Devant chaque revendication liée aux bourses étudiantes, la même rhétorique refait surface : les bourses seraient un fardeau, une aide sociale non « soutenable », une dépense à « rationaliser », sinon le résultat détestable de la « peur » de l’Etat devant les luttes étudiantes.
Il est temps d’en finir avec cette comptabilité myope qui hypothèque gravement l’avenir de notre jeunesse et de notre pays.
Considérer les bourses comme une sorte de charité d’État est une faute politique majeure. Les bourses ne sont pas une aumône versée à une jeunesse affamée ; elles sont un investissement stratégique dans le capital humain, dont le taux de rentabilité peut dépasser celui des infrastructures physiques. Il a été calculé au Sénégal que la généralisation de la bourse à tous les étudiants aurait contribué à un gain de 0,03% de taux de croissance par an entre 1998 et 2019. Selon des données de l’Unesco, cette contribution pourrait atteindre 3% du PIB sur le long terme. Si l’alternance de l’an 2000 n’avait produit que la généralisation de la bourse comme résultat, son bilan aurait été à jamais louable.
Les populistes, qui sont généralement porteurs d’une pensée économique ultra-conservatrice, veulent que l’État soit géré comme une entreprise soucieuse de minimiser ses coûts. Pour eux, l’étudiant représente une dépense improductive. En réalité, l’étudiant représente plutôt notre PIB de demain.
Chaque franc versé aujourd’hui pour soutenir un étudiant en médecine, en ingénierie ou en sciences humaines est un placement à taux élevé. Une fois diplômé, ce cadre supérieur remboursera largement à l’État, via ses impôts et sa consommation, le montant de sa bourse. Certains analystes estiment qu’il remboursera l’équivalent de 5 à 10 fois sa bourse sur la durée de sa carrière.
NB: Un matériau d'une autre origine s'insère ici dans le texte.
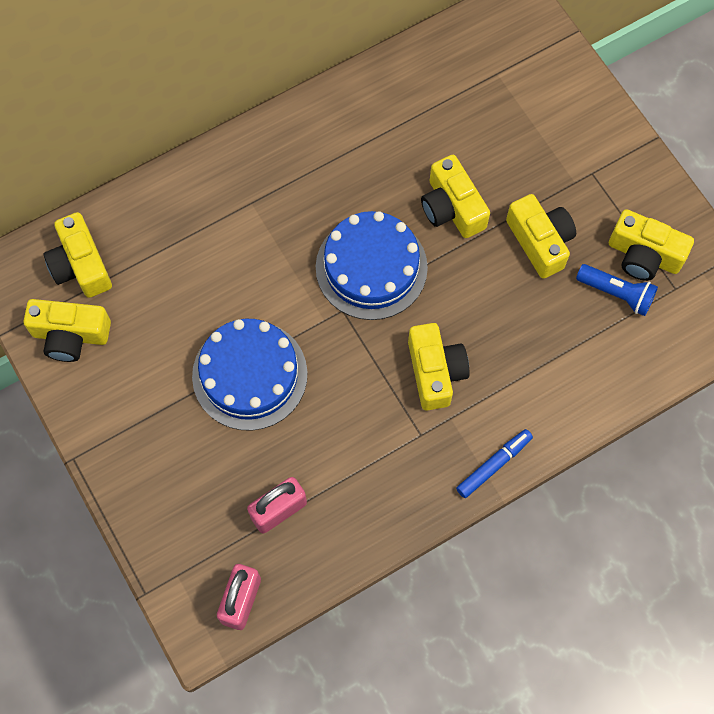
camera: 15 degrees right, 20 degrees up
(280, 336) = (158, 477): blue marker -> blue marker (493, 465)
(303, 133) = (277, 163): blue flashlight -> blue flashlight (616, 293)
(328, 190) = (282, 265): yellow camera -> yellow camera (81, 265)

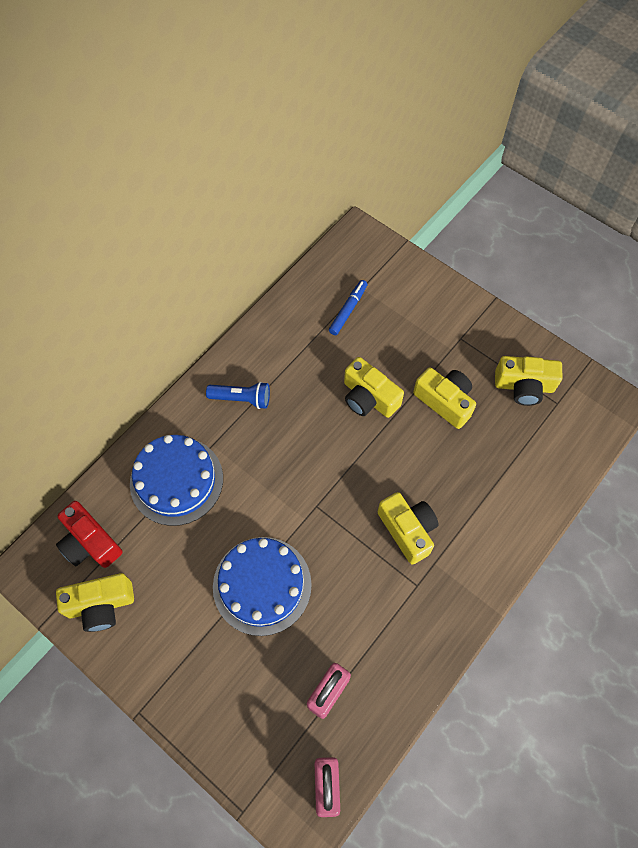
camera: 20 degrees left, 5 degrees down
(81, 265) = (90, 542): yellow camera -> red camera
(371, 267) = (325, 464): blue cake -> blue cake (176, 480)
(493, 465) = (483, 590): blue marker -> blue marker (348, 310)
(616, 293) = (517, 421): blue flashlight -> blue flashlight (242, 399)

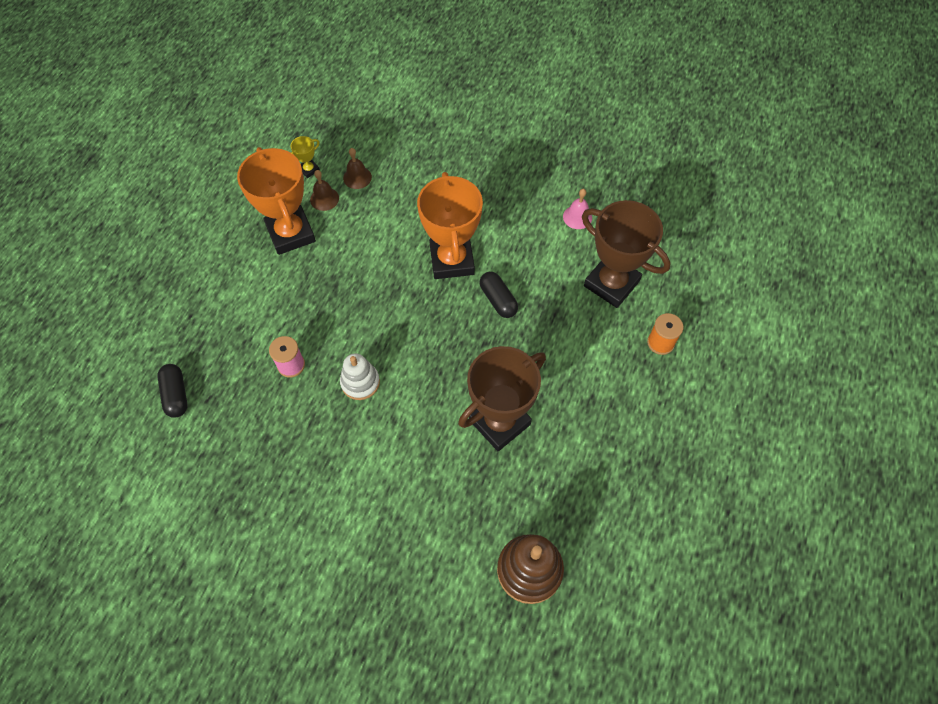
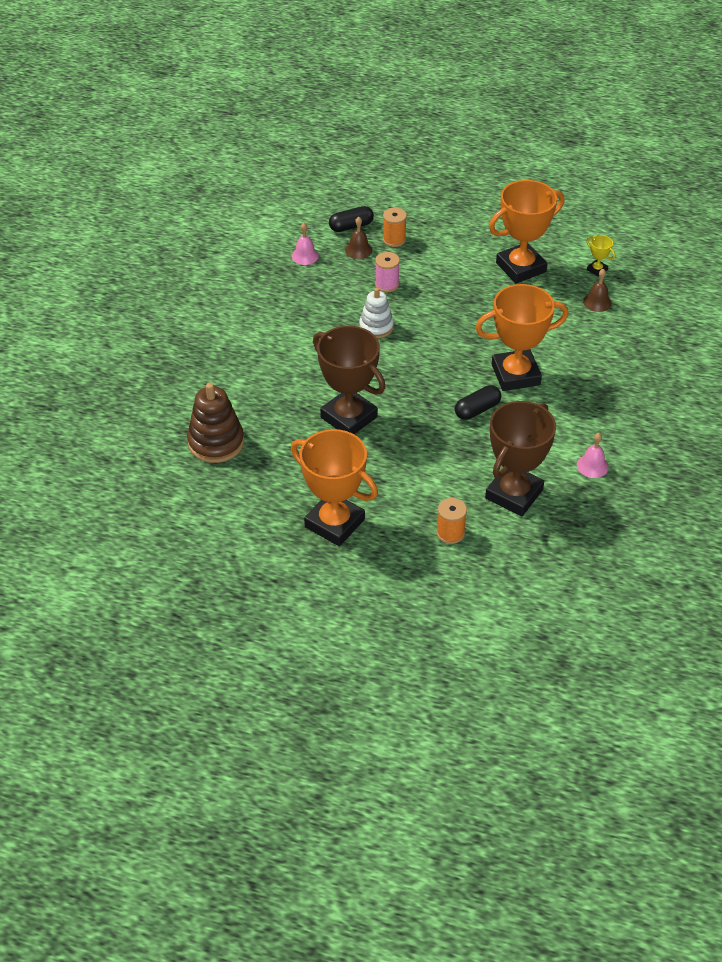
camera: 85 degrees right, 15 degrees down
(213, 350) = (394, 240): none -> orange spool
(218, 452) = (305, 256): none -> pink bell
(324, 199) = (565, 284): brown bell -> brown bell (358, 250)
(650, 447) = (334, 523): none -> orange trophy

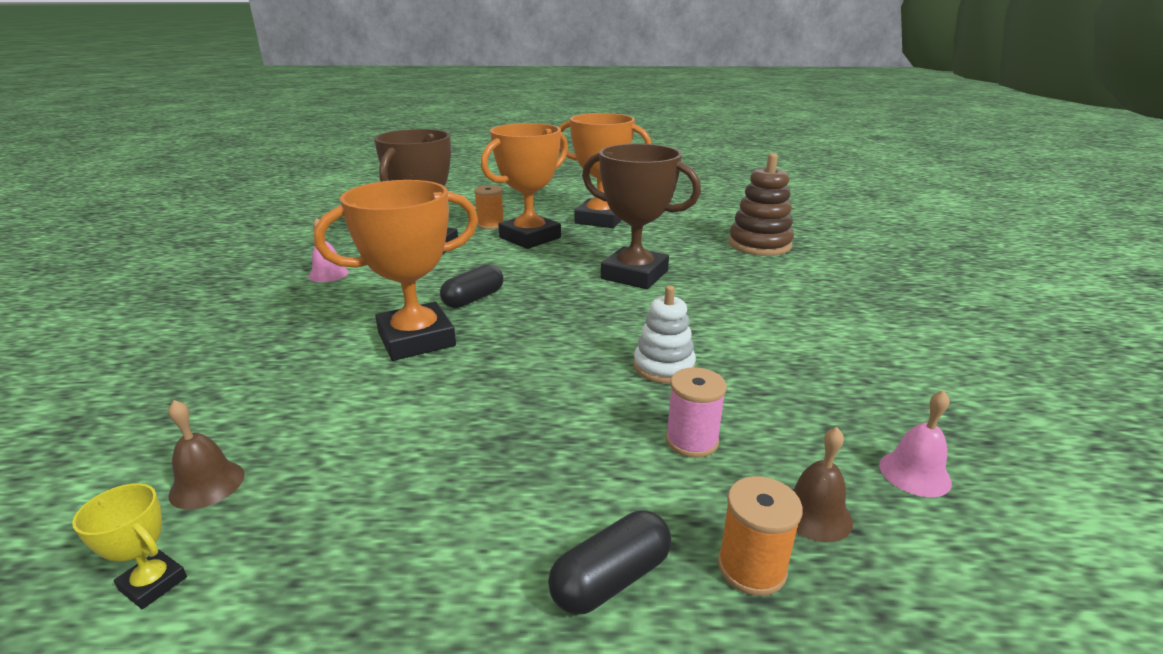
camera: 165 degrees right, 20 degrees down
(351, 226) = (900, 591): black capsule -> black capsule (611, 579)
(521, 267) = (382, 546): orange trophy -> orange trophy (530, 238)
Selon la Banque mondiale, en Afrique subsaharienne, chaque année d’études supérieures supplémentaire produit une augmentation moyenne de revenus de 10 à 15 %. Refuser cet investissement, c’est donc choisir de persévérer dans la pauvreté et sacrifier les générations futures.
Les populistes se gargarisent d’expressions comme « start-up nation », « souveraineté numérique » ou « indépendance énergétique ». Mais comment donner un contenu concret à ces slogans sans de forts investissements dans le capital humain et l’innovation ?
C’est uniquement en sécurisant le parcours scolaire et universitaire de ses enfants qu’un pays peut espérer développer leur capacité à innover. En remettant en cause leurs acquis en matière de bourses et d’aides scolaires, on les condamne à l’exil ou à la médiocrité. Or, le coût de la « fuite des cerveaux » ou de parcours de formation chahutés est largement moins « soutenable » que celui des bourses étudiantes.
La philosophie de l’ajustement structurel nous a fait assez de mal au cours des 20 dernières années du 20ème siècle. Elle revient à la mode aujourd’hui sous le déguisement paradoxal d’un populisme qui se prétend pourtant « patriote », voire « révolutionnaire».
En wolof, la politique d’ajustement structurel est parfaitement résumée par l’expression « joxe loo attan » (donner ce que l’on peut). C’est la politique de la moindre ambition.
Pourtant, ce n’est pas John Meynard Keynes mais bien Wolof Njaay qui nous a appris l’effet multiplicateur avec le fameux « joxe yokku » (gagner en donnant). C’est semer une graine aujourd’hui pour récolter une forêt demain.
La bourse est un ascenseur social, le carburant de la méritocratie républicaine. Faire des sacrifices pour les payer, ce n’est pas de la générosité. C’est de la pure ambition de développement.